Why do so many Prince George's residents continue to support the county police -- despite ongoing controversies over shootings, false arrests and beatings, such as the one involving a University of Maryland student that was caught on cellphone video?
A clue can be found in how Police Chief Roberto Hylton handled the most recent controversy. Within days of the video becoming public, he summoned to his headquarters in Landover community leaders representing tens of thousands of residents spread over 500 square miles. Just two years on the job, and he had pulled off a feat that few, if any, county officials could match.
He showed the video at the meeting and then, to give the audience a better idea of what his officers are up against, showed videos taken by police of Maryland students on a rampage in College Park after basketball games in 2002 and 2005.
According to participants that I interviewed, Hylton then opened the floor to questions and comments. By the time the meeting ended three hours later, the chief had received far more compliments than criticism.
"We felt good that he called us in," said Pat O'Neal, president of both the Windbrook Area Citizens Association in Clinton and the Police District 4 Citizens Advisory Council. "The police seem to be doing more listening."
No one excused the police behavior. Based on the video, most participants concluded that the student did nothing to provoke the attack -- although one of them wondered why, of all the people on the scene, the cellphone video just happened to be following this particular student as he skipped his way to the confrontation with police.
The county police internal affairs department, the states attorney's office and the FBI are investigating the matter.
Last year, the Justice Department ended nearly a decade of monitoring the county police for use of excessive force after concluding that the county had "developed a system of accountability" and had demonstrated a "commitment to constitutional policing and fairness." Such claims now appear premature at best.
And yet, Hylton was cheered when he made a boiler-plate declaration used by so many chiefs before him: that police brutality would not be tolerated. So why give him the benefit of the doubt?
"The incident involving the student at Maryland was appalling to most of us, but we will not blame the whole department for the bad judgments of a few," said LaVerne Williams, president of the Lewisdale Citizens Association near Hyattsville.
The beating did not generate the same level of outrage in Prince George's as it did in other places, in part because so many residents are sick of Maryland students and their postgame antics. There also was no racial component that could have inflamed the situation, because the student was white and the skin color of the officers was blocked by riot gear.
"I don't condone the actions of the officers we saw on the videotape, but I have seen those students riot, and it's frightening," said Morgan Gale, a restaurant owner and president of the Calvert Hills Citizens Association in College Park. "They're already primed from partying after a game, then they go to bars, and that's when anything can happen."
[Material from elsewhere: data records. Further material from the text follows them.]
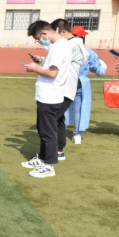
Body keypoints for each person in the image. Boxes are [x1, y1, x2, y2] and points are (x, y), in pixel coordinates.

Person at [22, 21, 72, 178]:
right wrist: (40, 64)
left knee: (47, 132)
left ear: (44, 33)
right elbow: (52, 68)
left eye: (38, 39)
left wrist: (34, 68)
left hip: (50, 96)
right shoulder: (59, 45)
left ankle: (49, 165)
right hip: (48, 95)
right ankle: (43, 159)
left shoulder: (58, 47)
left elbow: (52, 73)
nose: (39, 42)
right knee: (43, 129)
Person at [47, 19, 84, 158]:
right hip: (63, 88)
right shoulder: (70, 44)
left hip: (66, 89)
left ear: (62, 31)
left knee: (50, 120)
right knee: (59, 119)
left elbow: (59, 61)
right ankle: (58, 150)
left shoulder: (73, 44)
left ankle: (49, 154)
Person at [64, 26, 107, 145]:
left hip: (65, 82)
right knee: (78, 110)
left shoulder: (65, 49)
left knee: (62, 108)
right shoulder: (88, 52)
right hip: (80, 83)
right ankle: (77, 134)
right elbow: (99, 71)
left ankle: (61, 131)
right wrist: (103, 66)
"When I saw the video of the police beating the student, I said, 'Oh, my God, this is horrible,'" O'Neal said. "At the same time, I'm thinking: I attended Howard University, and if we had congregated in the middle of the street and blocked traffic after a game, police would have arrested everybody, and we would have been expelled from school."
According to those who know him, Hylton understands that when residents get to know police officers on a first-name basis, they are less inclined to criticize an entire department for the misbehavior of individuals. Still, residents are exasperated with having to pay millions and millions of dollars to compensate victims of police brutality. And stopping the pattern of misconduct will require systemic changes in the department.
The message to Hylton from civic leaders: Be proactive. Don't just promise to punish abusive cops, but nip the problems in the bud.
Hylton had first brought the civic leaders together last year to announce that police and community cooperation had contributed to a steep drop in crime. The strategy appears to be paying political dividends as well.